Liliana Segre presiede la prima seduta di palazzo Madama in quanto senatrice anziana, superstite dell’Olocausto e testimone della Shoah

nominata da Sergio Mattarella nel 2018, è una donna che testimonia la storia di questo secolo e lo racconta dentro un’Italia che si prepara una svolta politica importantissima in un parlamento che vede la riduzione dei suoi membri.

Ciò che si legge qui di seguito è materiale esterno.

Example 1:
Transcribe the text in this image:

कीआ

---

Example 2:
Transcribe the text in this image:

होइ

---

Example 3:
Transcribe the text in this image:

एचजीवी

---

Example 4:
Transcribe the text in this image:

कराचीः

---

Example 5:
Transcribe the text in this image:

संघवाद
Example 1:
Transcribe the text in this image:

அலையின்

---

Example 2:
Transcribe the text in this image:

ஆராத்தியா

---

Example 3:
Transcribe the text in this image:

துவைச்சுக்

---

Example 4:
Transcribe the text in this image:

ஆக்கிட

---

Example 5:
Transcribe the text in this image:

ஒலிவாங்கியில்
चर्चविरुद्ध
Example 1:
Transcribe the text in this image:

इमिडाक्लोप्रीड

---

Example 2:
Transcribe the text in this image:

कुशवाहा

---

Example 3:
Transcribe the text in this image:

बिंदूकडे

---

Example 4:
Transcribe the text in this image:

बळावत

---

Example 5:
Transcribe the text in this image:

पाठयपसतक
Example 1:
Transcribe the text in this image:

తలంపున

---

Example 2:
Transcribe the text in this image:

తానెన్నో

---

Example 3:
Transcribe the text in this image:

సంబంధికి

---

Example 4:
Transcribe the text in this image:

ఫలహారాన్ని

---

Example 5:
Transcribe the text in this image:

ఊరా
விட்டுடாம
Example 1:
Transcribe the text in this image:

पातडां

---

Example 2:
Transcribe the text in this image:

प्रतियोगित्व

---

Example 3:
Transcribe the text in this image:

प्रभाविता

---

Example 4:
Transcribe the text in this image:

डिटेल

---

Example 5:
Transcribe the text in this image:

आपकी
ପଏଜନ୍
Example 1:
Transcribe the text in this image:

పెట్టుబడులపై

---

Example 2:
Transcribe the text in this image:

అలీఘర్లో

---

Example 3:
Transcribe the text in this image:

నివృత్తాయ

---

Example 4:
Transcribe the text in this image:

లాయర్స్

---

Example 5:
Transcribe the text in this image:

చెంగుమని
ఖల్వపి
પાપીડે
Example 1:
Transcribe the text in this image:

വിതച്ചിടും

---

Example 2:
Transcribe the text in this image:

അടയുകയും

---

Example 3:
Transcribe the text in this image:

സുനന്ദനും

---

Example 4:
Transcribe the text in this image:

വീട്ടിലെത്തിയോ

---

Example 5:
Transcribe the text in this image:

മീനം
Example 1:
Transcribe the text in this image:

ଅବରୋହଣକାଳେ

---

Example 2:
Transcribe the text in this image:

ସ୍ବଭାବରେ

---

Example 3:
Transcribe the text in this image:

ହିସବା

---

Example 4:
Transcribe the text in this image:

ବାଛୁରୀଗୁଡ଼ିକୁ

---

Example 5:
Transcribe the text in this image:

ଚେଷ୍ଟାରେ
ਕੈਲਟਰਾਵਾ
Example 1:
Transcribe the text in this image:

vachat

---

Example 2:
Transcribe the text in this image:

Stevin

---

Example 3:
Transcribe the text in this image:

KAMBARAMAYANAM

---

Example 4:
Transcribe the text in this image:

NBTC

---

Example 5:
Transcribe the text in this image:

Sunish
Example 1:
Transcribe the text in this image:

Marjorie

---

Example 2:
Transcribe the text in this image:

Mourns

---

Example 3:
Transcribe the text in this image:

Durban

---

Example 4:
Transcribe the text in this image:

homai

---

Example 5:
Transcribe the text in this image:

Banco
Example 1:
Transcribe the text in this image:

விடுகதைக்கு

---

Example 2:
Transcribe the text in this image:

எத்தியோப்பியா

“Oggi sono particolarmente emozionata di fronte al ruolo che in questa giornata la sorte mi riserva” dice con voce ferma “In questo mese di ottobre nel quale cade il centenario della Marcia su Roma, che dette inizio alla dittatura fascista, tocca proprio ad una come me assumere momentaneamente la presidenza di questo tempio della democrazia che è il Senato della Repubblica” poi continua “Ed il valore simbolico di questa circostanza casuale si amplifica nella mia mente perché, vedete, ai miei tempi la scuola iniziava in ottobre; ed è impossibile per me non provare una sorta di vertigine ricordando che quella stessa bambina che in un giorno come questo del 1938, sconsolata e smarrita, fu costretta dalle leggi razziste a lasciare vuoto il suo banco delle scuole elementari, oggi si trova per uno strano destino addirittura sul banco più prestigioso del Senato!”.

Durante un intervento scandito da molti applausi, la senatrice Segre ha fatto un elogio del Senato come tempio della democrazia, ed ha espresso anche l’emozione personale, con la sua storia, inoltre fa un richiamo a una politica che sia nobile e in grado di rispettare riconoscere l’avversario, chiaro riferimento anche alla maggioranza che è uscita dalle elezioni. 

Parla dell’articolo tre della Costituzione e chiede l’impegno alla politica di evitare ogni forma di discriminazione, pregiudizio e quindi pari dignità sociale che è la premessa dell’uguaglianza; infine un invito a unirsi nel riconoscimento nelle date delle cerimonie simboliche che rendono unito il Paese: il 25 Aprile festa della Liberazione, il 1° maggio festa del lavoro, il 2 giugno festa della Repubblica.

Un bellissimo discorso che avrà sicuramente una eco non solo in Italia.